The Group of Eight refers to Britain, Canada, France, Germany, Italy, Japan, the United States and Russia. It was known as the G7 before Russia officially joined in June 2002. The G8 is the most influential group of developed countries in terms of its role in setting policy in the international financial system, and it includes the two largest economies in the world. The G8 nations meet once a year to discuss mainly political, global trade, investment, and other financial topics. The summit of the heads of state and government of the G8 nations is the main event, although there are numerous subsidiary meetings and policy research gatherings leading up to it.
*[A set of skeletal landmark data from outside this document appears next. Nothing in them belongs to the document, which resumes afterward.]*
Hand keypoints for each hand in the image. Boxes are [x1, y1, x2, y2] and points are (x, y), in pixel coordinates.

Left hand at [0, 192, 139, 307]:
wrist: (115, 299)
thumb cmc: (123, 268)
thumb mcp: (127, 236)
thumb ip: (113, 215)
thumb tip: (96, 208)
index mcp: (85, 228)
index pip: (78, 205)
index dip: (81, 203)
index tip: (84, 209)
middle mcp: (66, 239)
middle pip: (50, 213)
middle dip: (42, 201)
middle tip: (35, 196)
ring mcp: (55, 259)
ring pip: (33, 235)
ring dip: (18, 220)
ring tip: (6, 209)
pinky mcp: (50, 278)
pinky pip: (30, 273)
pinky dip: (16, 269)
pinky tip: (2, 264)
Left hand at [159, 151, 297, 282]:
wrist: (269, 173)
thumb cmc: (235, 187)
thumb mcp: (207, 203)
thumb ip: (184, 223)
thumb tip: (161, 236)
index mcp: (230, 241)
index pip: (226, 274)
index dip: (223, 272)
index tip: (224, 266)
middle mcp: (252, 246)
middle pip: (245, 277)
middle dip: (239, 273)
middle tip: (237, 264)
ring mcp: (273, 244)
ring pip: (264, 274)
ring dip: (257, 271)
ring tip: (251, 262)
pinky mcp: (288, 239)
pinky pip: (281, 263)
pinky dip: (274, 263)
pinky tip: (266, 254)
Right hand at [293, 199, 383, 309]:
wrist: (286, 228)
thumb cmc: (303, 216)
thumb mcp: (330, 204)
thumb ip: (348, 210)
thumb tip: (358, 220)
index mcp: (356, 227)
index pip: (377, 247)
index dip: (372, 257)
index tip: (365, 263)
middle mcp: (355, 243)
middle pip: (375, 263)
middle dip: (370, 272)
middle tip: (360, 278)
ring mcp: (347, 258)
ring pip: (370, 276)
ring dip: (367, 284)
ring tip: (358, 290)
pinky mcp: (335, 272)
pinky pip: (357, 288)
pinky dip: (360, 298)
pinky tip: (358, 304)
What is the history of the G8?

The summits had their roots in the oil crisis of 1973 and the recession it sparked. The first summit, then the G6, took place in 1975, when President Valery Giscard d’Estaing of France invited the leaders of Japan, the United States, Germany, the United Kingdom and Italy to Rambouillet, near Paris, to discuss the economic problems of the day. The group expanded to include Canada in 1976 and later Russia.

Where is the G8 based?

Unlike many other international bodies, the G8 does not have a fixed structure or a permanent administration. It is up to the country that has the presidency to set the agenda and organize the annual G8 Summit.
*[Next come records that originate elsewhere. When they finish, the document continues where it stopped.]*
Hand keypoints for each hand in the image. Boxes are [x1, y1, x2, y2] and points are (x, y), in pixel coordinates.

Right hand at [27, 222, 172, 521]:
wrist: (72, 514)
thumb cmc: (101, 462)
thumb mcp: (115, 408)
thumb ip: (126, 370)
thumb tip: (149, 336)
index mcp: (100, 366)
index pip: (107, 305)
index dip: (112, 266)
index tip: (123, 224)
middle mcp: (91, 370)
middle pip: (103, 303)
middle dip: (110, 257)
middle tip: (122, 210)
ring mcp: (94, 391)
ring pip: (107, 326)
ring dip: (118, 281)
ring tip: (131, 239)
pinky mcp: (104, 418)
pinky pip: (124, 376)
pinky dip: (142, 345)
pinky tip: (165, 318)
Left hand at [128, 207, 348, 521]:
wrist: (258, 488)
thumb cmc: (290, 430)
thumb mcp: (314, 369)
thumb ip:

What happens at the G8 Summit?

At the summit, the leaders of the eight member countries discuss major issues of the day. They seek to reach informal agreements on measures that they can take individually, but in a cooperative manner, to achieve their goals more effectively. There are follow-up meetings throughout the year to make sure commitments are being honored. The official UK government Web site on the G8 says: “G8 Summits are hugely important if we are to manage the effects of globalization, a task more relevant today than ever before.” The annual summits often are the focus of anti-globalization movement protests, such as those that occurred at the 27th G8 summit in Genoa (Italy) in 2001 and the 29th summit in Evian-le-Bains (France) in 2003, which triggered rowdy anti-globalization street protests in the nearby Swiss city of Geneva.
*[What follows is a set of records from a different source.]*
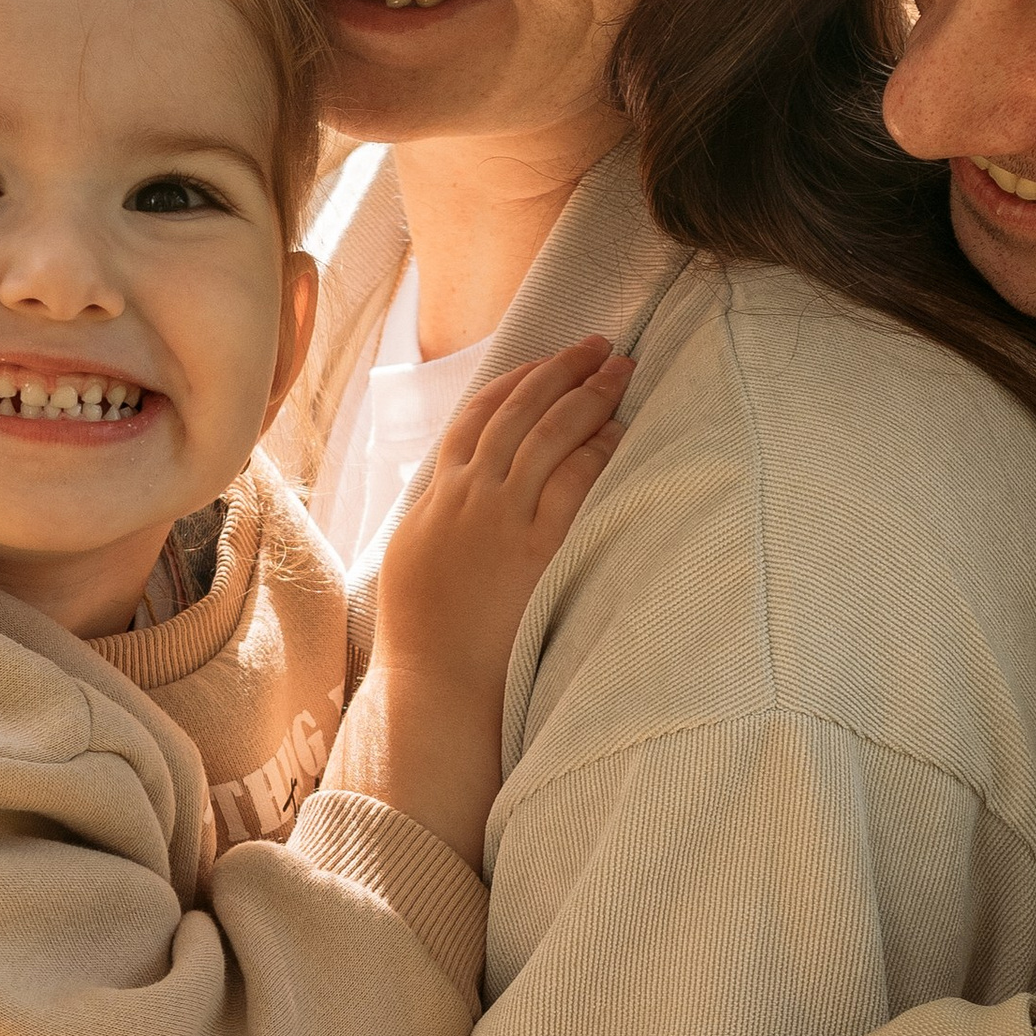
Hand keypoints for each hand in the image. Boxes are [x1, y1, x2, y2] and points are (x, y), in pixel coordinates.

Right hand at [334, 340, 629, 873]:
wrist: (434, 690)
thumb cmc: (423, 643)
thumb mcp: (412, 565)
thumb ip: (435, 523)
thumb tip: (452, 500)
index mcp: (434, 500)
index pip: (474, 419)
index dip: (511, 383)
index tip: (541, 363)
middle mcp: (467, 498)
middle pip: (517, 411)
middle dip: (560, 370)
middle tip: (597, 344)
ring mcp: (502, 520)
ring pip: (548, 433)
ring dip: (587, 394)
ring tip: (620, 367)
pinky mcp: (538, 548)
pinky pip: (574, 480)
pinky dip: (599, 447)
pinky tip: (622, 430)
What are the main themes for the G8?

“The main themes for the G8 in 2005 are Africa and climate change,” the British G8 Web site says. “Both are pressing issues for the world. Africa demands particular attention as the world’s poorest continent. Climate change is happening and should be of concern for all. Holding the G8 presidency gives the UK the chance to focus international attention on tackling these issues.”